The study introduces a novel approach to clustering multiple social determinants of health into distinct patterns and evaluates their joint effects on mortality outcomes.

## Key findings

- Five distinct SDOH patterns were identified in US adults aged 18–79.
- Patterns 4 and 5 showed worse mortality outcomes, including all-cause, cancer-specific, and cardiovascular disease-specific mortality.
- Comprehensive screening of SDOH profiles is recommended to understand cumulative health impacts.

## Abstract

Social Determinants of Health (SDOH) influences healthcare access, especially in patients with chronic diseases. However, SDOHs were often investigated as single variables. Combination patterns and joint effects of multiple SDOHs are much understudied. This study seeks to identify SDOH patterns in the US general population and their influence in all-cause and specific mortality.
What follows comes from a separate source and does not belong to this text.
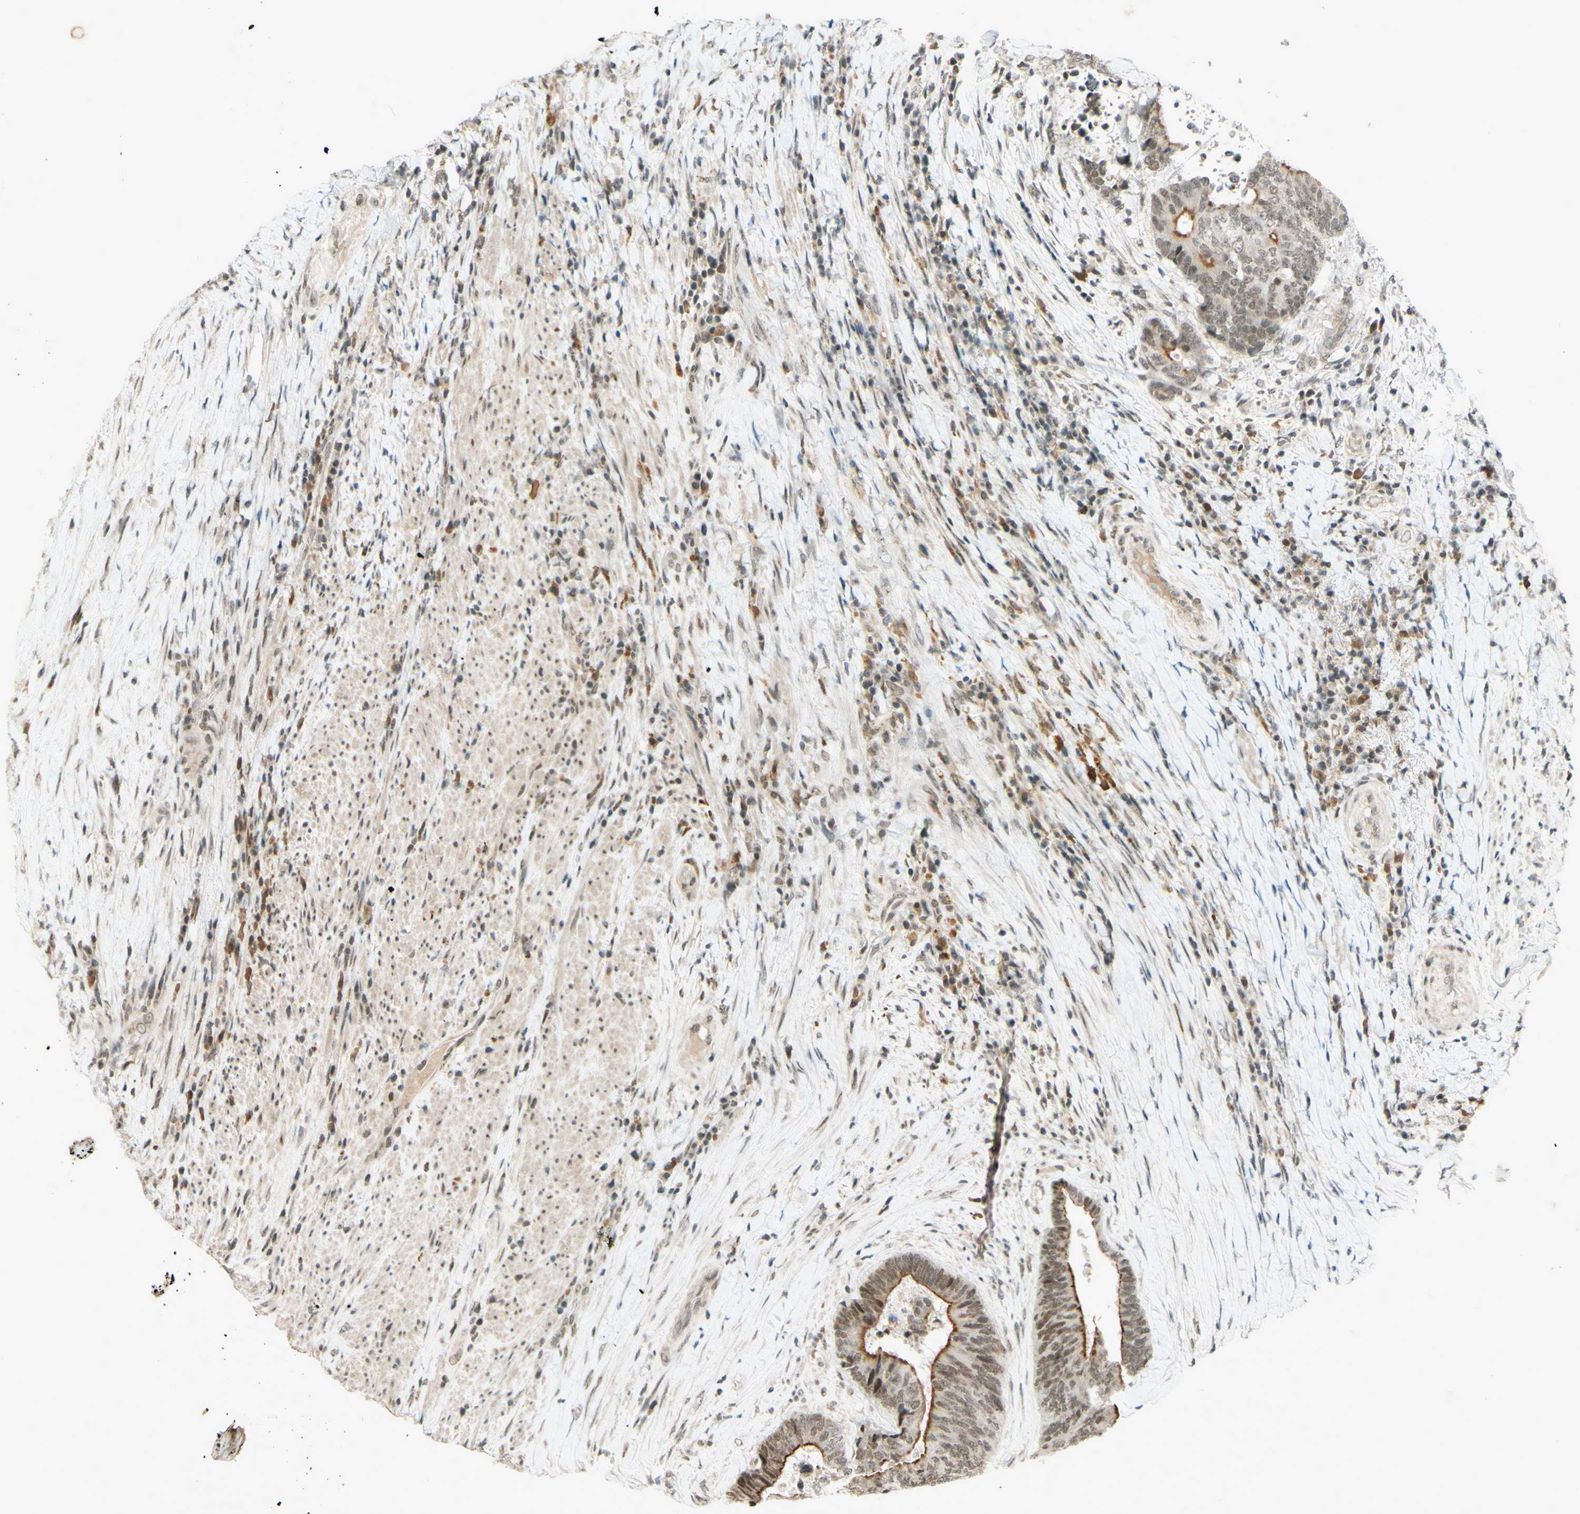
{"staining": {"intensity": "moderate", "quantity": ">75%", "location": "cytoplasmic/membranous,nuclear"}, "tissue": "colorectal cancer", "cell_type": "Tumor cells", "image_type": "cancer", "snomed": [{"axis": "morphology", "description": "Adenocarcinoma, NOS"}, {"axis": "topography", "description": "Rectum"}], "caption": "Protein analysis of colorectal cancer (adenocarcinoma) tissue displays moderate cytoplasmic/membranous and nuclear staining in about >75% of tumor cells.", "gene": "SMARCB1", "patient": {"sex": "male", "age": 72}}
This study included US adults aged 18 to 79 from 2002 to 2018 National Health Interview Survey (NHIS) and NHIS Linked Mortality Files. 12 SDOHs from 5 domains (healthcare access, education and literacy, economic stability, social isolation, neighborhood cohesion) were selected and binarized from the NHIS, including: material, psychological, and behavioral medical financial hardship, delayed care due to transportation and due to non-transportation factors, education, employment, food security, income, housing security, marital status, and neighborhood cohesion. Key outcomes, including all-cause, cancer-specific mortality, and cardiovascular disease-specific death were identified at quarter and year of death.
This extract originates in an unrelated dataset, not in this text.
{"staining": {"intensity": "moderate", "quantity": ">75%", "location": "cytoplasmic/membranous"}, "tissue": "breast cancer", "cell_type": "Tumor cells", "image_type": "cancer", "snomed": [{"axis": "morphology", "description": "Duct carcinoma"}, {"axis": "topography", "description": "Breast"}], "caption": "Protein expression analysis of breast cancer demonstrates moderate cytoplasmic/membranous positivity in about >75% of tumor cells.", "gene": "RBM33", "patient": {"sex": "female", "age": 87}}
From the 105,824 younger adults (18–64 years), and the 23,825 older adults (65–79 years), five distinct SDOH patterns were identified: pattern 1 (31%, few barriers); 2 (20%, unmarried); 3 (17%, unemployed); 4 (15%, both unmarried and unemployed); and 5 (16%, with relatively high rate of non-married status, housing insecurity, and material, psychological, or behavioral medical financial hardships). Compared to pattern 1, pattern 4 and 5 had worse prognosis in all mortality outcomes in both age groups, including all-cause mortality, cancer-specific mortality, and cardiovascular disease-specific mortality in both age groups.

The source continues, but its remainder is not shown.